Objective:
Copy out the lines below, substituting "binomial name" for every occurrence of "scientific name" and keeping everything else the same. Don't include the pictures in your answer.

Dataset records

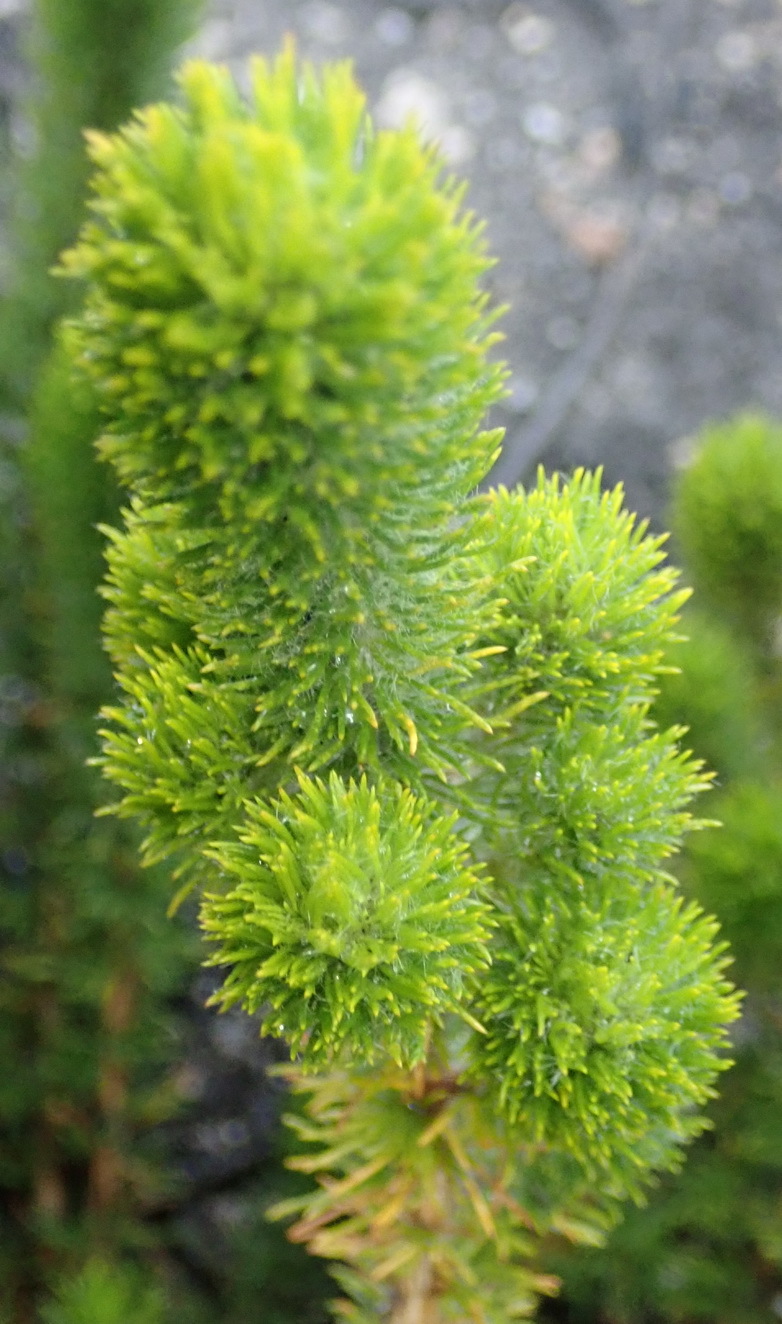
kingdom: Plantae
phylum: Tracheophyta
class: Magnoliopsida
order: Fabales
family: Fabaceae
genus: Aspalathus
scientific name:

The reply:
kingdom: Plantae
phylum: Tracheophyta
class: Magnoliopsida
order: Fabales
family: Fabaceae
genus: Aspalathus
binomial name:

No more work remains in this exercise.